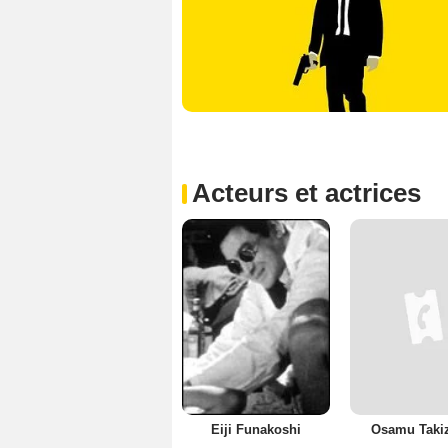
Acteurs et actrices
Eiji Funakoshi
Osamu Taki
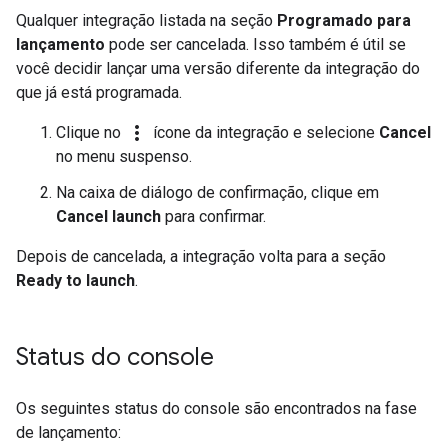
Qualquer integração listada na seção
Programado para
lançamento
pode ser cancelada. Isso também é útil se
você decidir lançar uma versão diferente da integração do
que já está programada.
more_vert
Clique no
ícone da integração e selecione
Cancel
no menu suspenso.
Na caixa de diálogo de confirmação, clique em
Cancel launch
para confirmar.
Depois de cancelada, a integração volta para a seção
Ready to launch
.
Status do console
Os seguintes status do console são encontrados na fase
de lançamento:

JOB ITEM
Set down only these lines, exactly: the line containing "Programado para" and each line after it, through the end of the listing.

WRITTEN SOLUTION
Programado para
lançamento
pode ser cancelada. Isso também é útil se
você decidir lançar uma versão diferente da integração do
que já está programada.
more_vert
Clique no
ícone da integração e selecione
Cancel
no menu suspenso.
Na caixa de diálogo de confirmação, clique em
Cancel launch
para confirmar.
Depois de cancelada, a integração volta para a seção
Ready to launch
.
Status do console
Os seguintes status do console são encontrados na fase
de lançamento:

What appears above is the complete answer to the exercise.